Ex-Chancellor Rishi Sunak's support for the Bank of England (BOE) and preparations for spending cuts and power bill management kept GBP/USD buyers upbeat. Sunak's chances of becoming Prime Minister of the United Kingdom are enhanced by his moderate pro-Brexit attitude and his financial expertise, especially in the midst of fears of a recession.

 

In contrast, the US Dollar Index (DXY) opened Wednesday on a higher footing before retreating to 108.50, down 0.15 percent as equity markets reduced recent losses in the absence of exceptionally positive US data. Inconsistency in the most recent Fedspeak and market chatter on whether Fed Chair Powell will emphasize his economic concerns at the Jackson Hole Symposium or refrain from making unduly aggressive remarks added to the dollar index's decline against the six major currencies.

 

The July data for US Durable Goods Orders was 0.0%, which was below the predicted 0.6% and the significantly lowered 2.2% estimate from the previous month.
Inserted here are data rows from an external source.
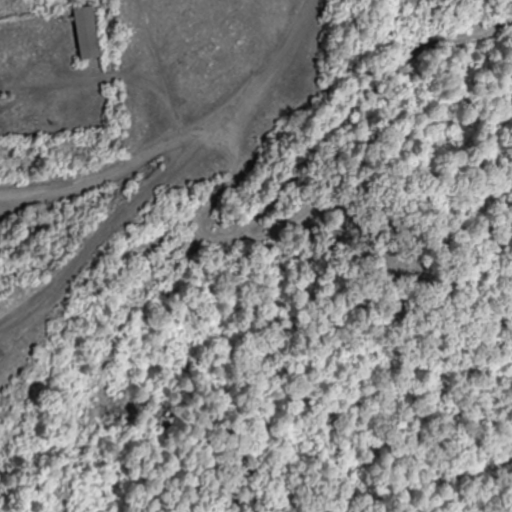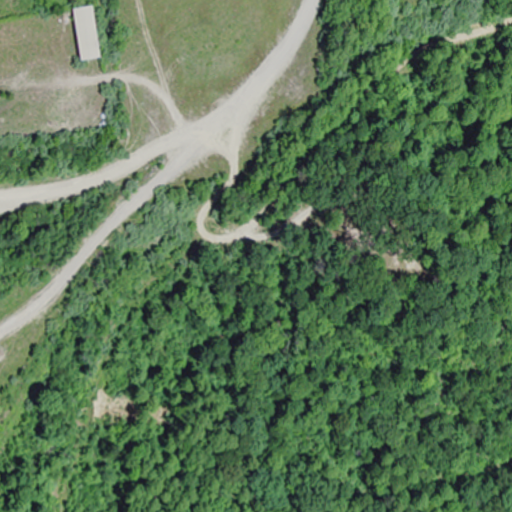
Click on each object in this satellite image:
building: (117, 5)
building: (82, 33)
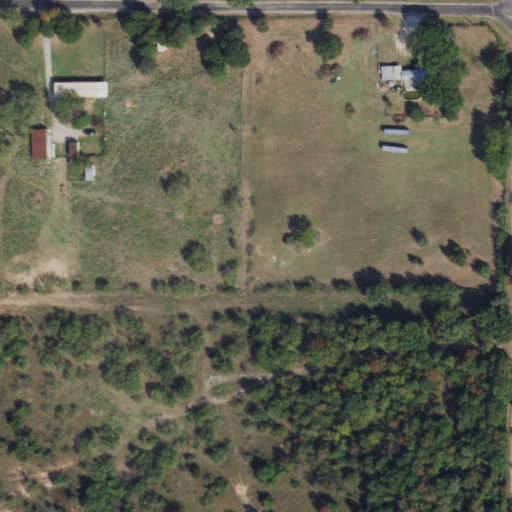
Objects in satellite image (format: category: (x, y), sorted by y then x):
road: (255, 3)
building: (112, 48)
building: (112, 48)
road: (47, 60)
building: (406, 73)
building: (407, 73)
building: (79, 90)
building: (79, 90)
building: (37, 144)
building: (38, 144)
road: (361, 357)
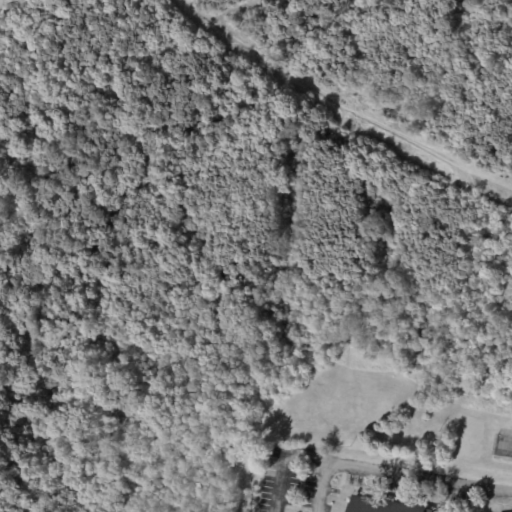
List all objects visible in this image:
park: (243, 98)
road: (334, 107)
road: (301, 461)
road: (418, 479)
building: (390, 505)
building: (384, 506)
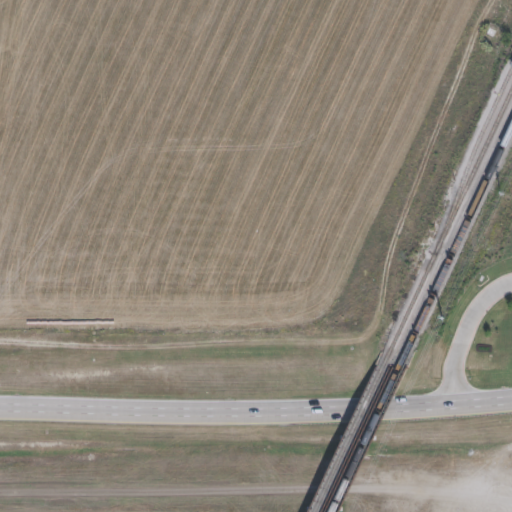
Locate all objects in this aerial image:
railway: (487, 127)
crop: (215, 180)
railway: (447, 225)
railway: (456, 244)
road: (466, 334)
road: (256, 412)
railway: (348, 438)
railway: (365, 439)
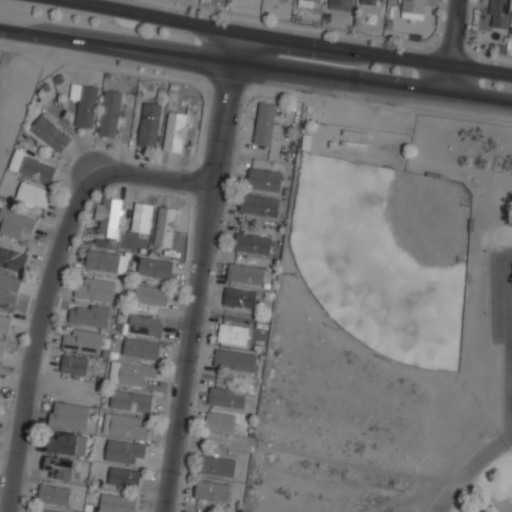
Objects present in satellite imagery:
building: (314, 0)
building: (372, 1)
building: (341, 5)
building: (414, 9)
building: (499, 13)
road: (289, 39)
road: (450, 45)
road: (255, 67)
building: (84, 104)
building: (85, 104)
building: (109, 113)
building: (110, 113)
building: (265, 123)
building: (149, 124)
building: (264, 124)
building: (149, 125)
building: (175, 131)
building: (50, 132)
building: (52, 132)
building: (174, 132)
building: (33, 167)
building: (35, 169)
road: (152, 176)
building: (264, 178)
building: (264, 180)
building: (33, 194)
building: (32, 196)
building: (259, 204)
building: (259, 205)
building: (109, 215)
building: (142, 216)
building: (141, 217)
building: (108, 218)
building: (15, 223)
building: (16, 224)
building: (165, 226)
building: (164, 227)
building: (252, 242)
building: (252, 244)
park: (385, 255)
building: (12, 260)
building: (13, 260)
building: (102, 261)
building: (105, 261)
building: (155, 267)
building: (154, 268)
road: (200, 271)
building: (245, 272)
building: (245, 274)
building: (8, 287)
building: (9, 288)
building: (96, 289)
building: (95, 290)
building: (151, 294)
parking lot: (499, 295)
building: (150, 296)
building: (239, 297)
building: (240, 297)
building: (88, 315)
building: (89, 316)
park: (391, 319)
building: (4, 322)
building: (4, 323)
building: (145, 324)
building: (145, 325)
road: (509, 328)
building: (232, 334)
building: (233, 334)
road: (38, 337)
building: (83, 340)
building: (83, 341)
building: (2, 346)
building: (2, 346)
building: (141, 347)
building: (141, 348)
building: (234, 360)
building: (235, 360)
building: (74, 364)
building: (75, 364)
building: (133, 372)
building: (130, 373)
building: (226, 397)
building: (227, 398)
building: (130, 401)
building: (131, 401)
building: (68, 415)
building: (69, 416)
building: (219, 422)
building: (220, 422)
building: (125, 425)
building: (128, 426)
building: (62, 443)
building: (64, 443)
parking lot: (510, 448)
building: (124, 450)
building: (124, 451)
building: (217, 465)
road: (469, 465)
building: (216, 466)
building: (60, 467)
building: (59, 468)
building: (123, 477)
building: (124, 477)
building: (212, 489)
building: (211, 491)
building: (53, 494)
building: (55, 494)
building: (116, 502)
building: (116, 503)
building: (45, 510)
building: (47, 510)
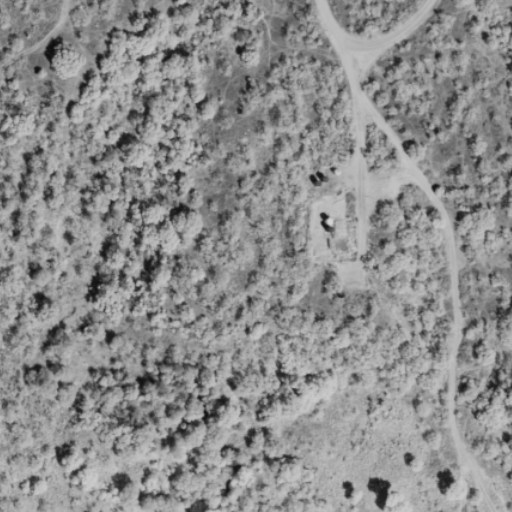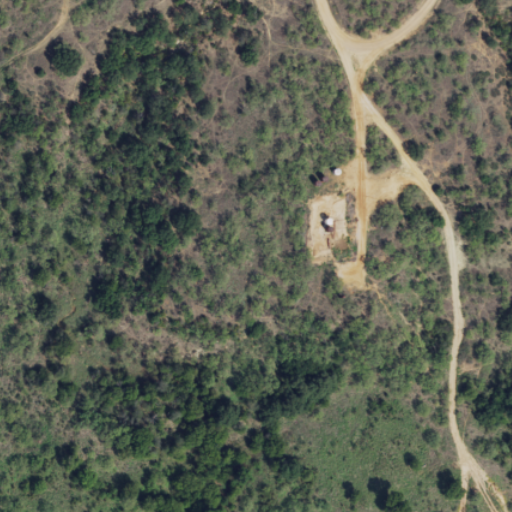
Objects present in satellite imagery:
road: (313, 5)
road: (209, 11)
road: (435, 239)
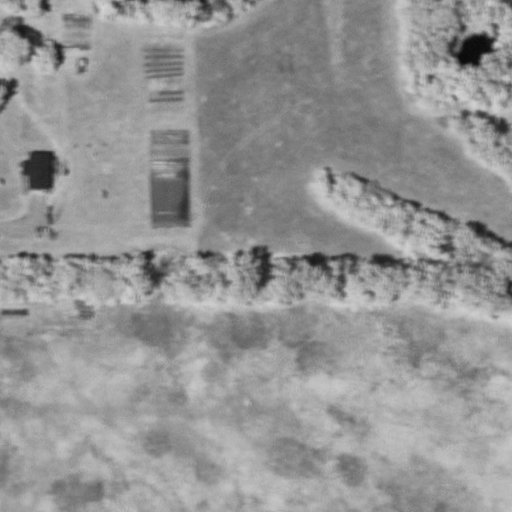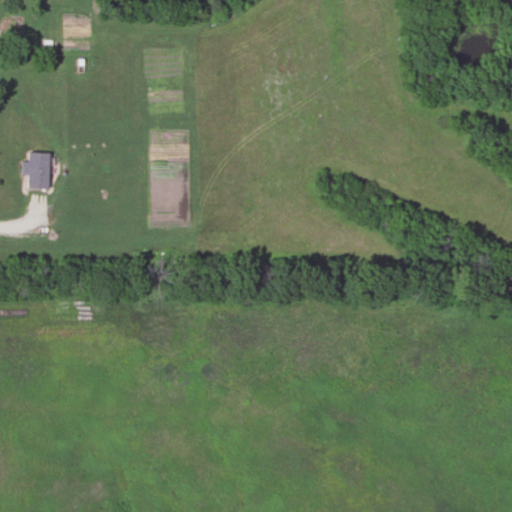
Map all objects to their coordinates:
building: (9, 29)
building: (36, 170)
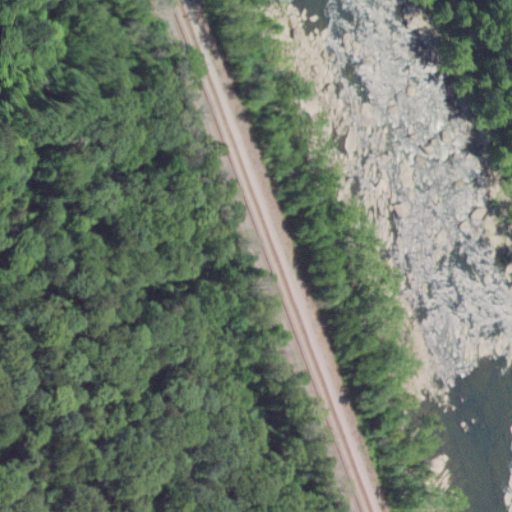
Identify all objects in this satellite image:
river: (418, 209)
railway: (264, 256)
railway: (274, 256)
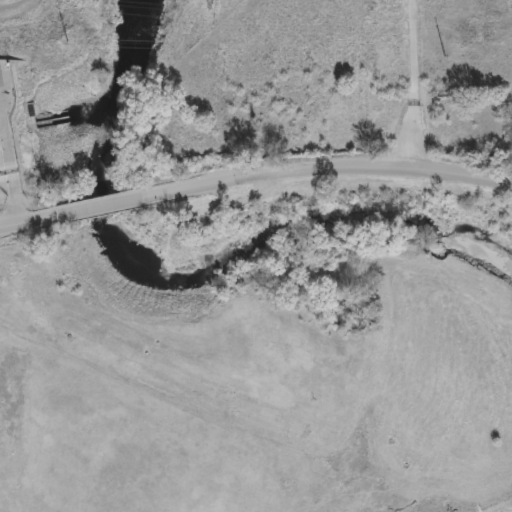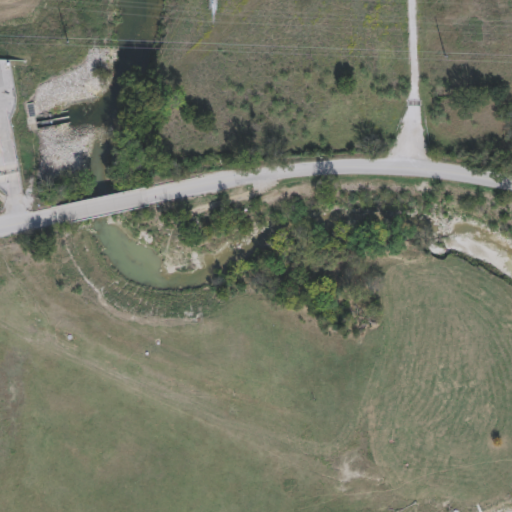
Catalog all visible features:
power tower: (211, 3)
road: (409, 82)
building: (0, 147)
road: (361, 166)
road: (11, 173)
road: (123, 203)
road: (18, 224)
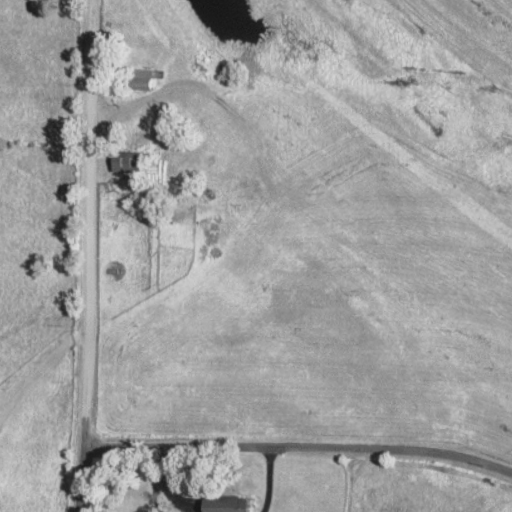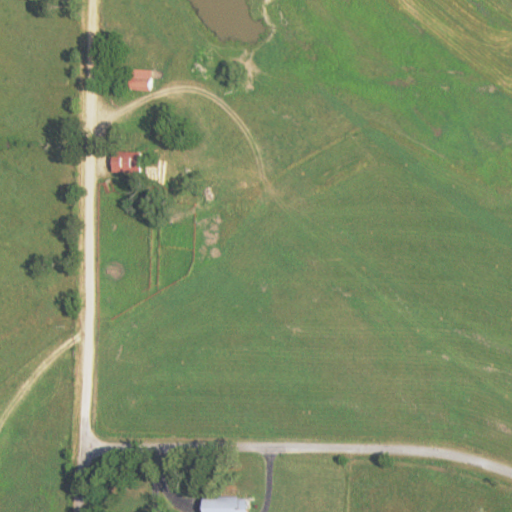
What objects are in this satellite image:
building: (124, 164)
road: (88, 256)
road: (299, 442)
road: (274, 478)
building: (222, 505)
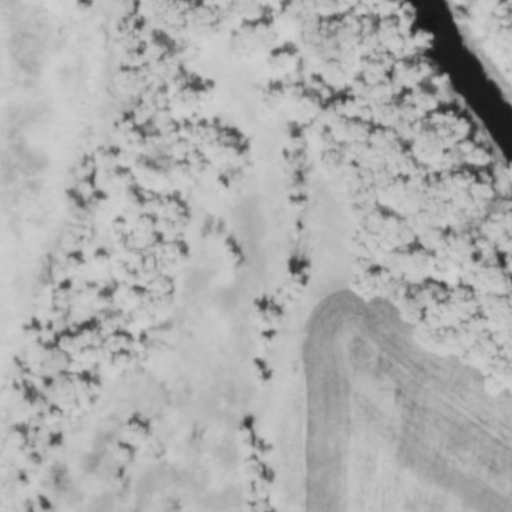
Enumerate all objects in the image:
river: (470, 68)
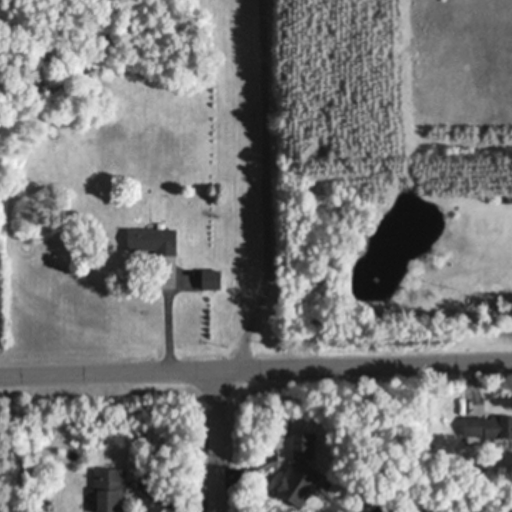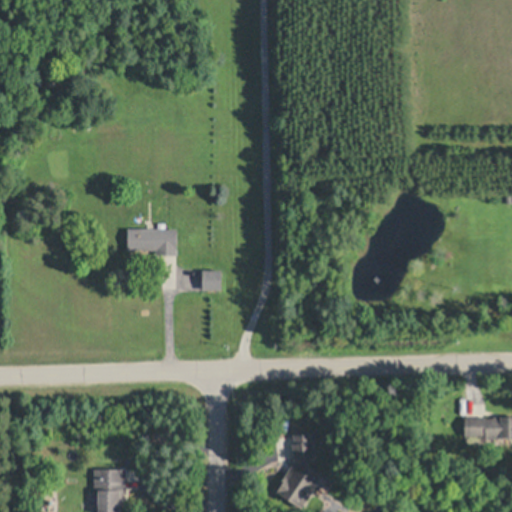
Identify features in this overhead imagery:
road: (268, 187)
building: (509, 197)
building: (155, 238)
building: (157, 240)
building: (213, 279)
building: (217, 280)
road: (256, 369)
building: (489, 425)
building: (486, 427)
building: (146, 438)
road: (216, 441)
building: (301, 469)
building: (298, 472)
building: (110, 489)
building: (114, 489)
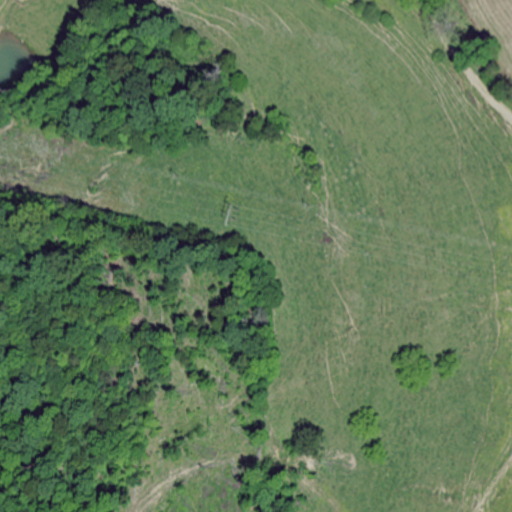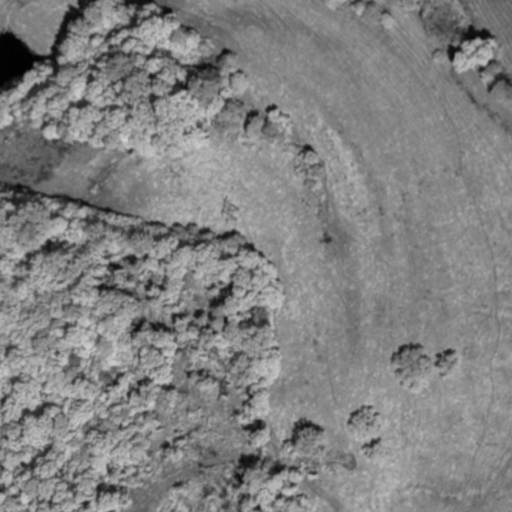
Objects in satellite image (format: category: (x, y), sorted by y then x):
road: (495, 30)
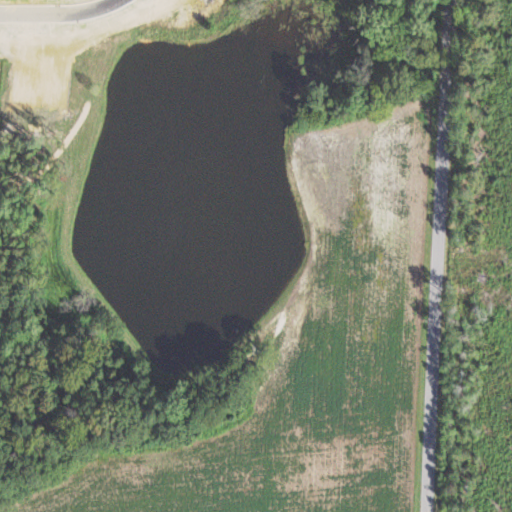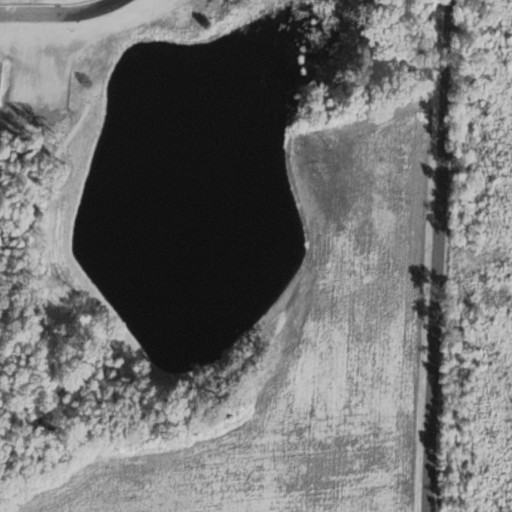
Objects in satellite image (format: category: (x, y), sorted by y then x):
road: (59, 11)
road: (435, 255)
However, Nondefense Capital Goods Orders excluding Aircraft above the 0.3% market consensus to achieve 0.4%, up from 0.9% earlier. In July, Pending Home Sales improved to -1.0% MoM from -4.0% expected and -8.9% before (revised down from -8.9%). Annually, the fall in Pending Home Sales was 19.9%, which was less than the prior annual decline of 20%.

 

US 10-year Treasury rates reached a two-month high of roughly 3.10%, the highest level in a week, while Wall Street benchmarks showed moderate increases, allowing S&P 500 Futures to remain somewhat bullish at around 4,150 as of the most recent update.

 

Future calendars will feature the second edition of the US GDP for the second quarter alongside the US Personal Consumption Expenditure (PCE) for the designated period. For new efforts, Jackson Hole will receive the most attention. Morgan Stanley has indicated in its study that the gloomy GDP outlook continues to weigh on the British pound. We do not predict a big decline in GBP from here, despite the fact that GDP projections are already bleak and GBP sentiment is negative.

 

Buyers need confirmation from June's low of 1.1933 to take control of the GBP/USD pair. GBP/USD bears look to be losing momentum at the multi-month bottom, but buyers need confirmation from June's low of 1.1933 to reclaim control.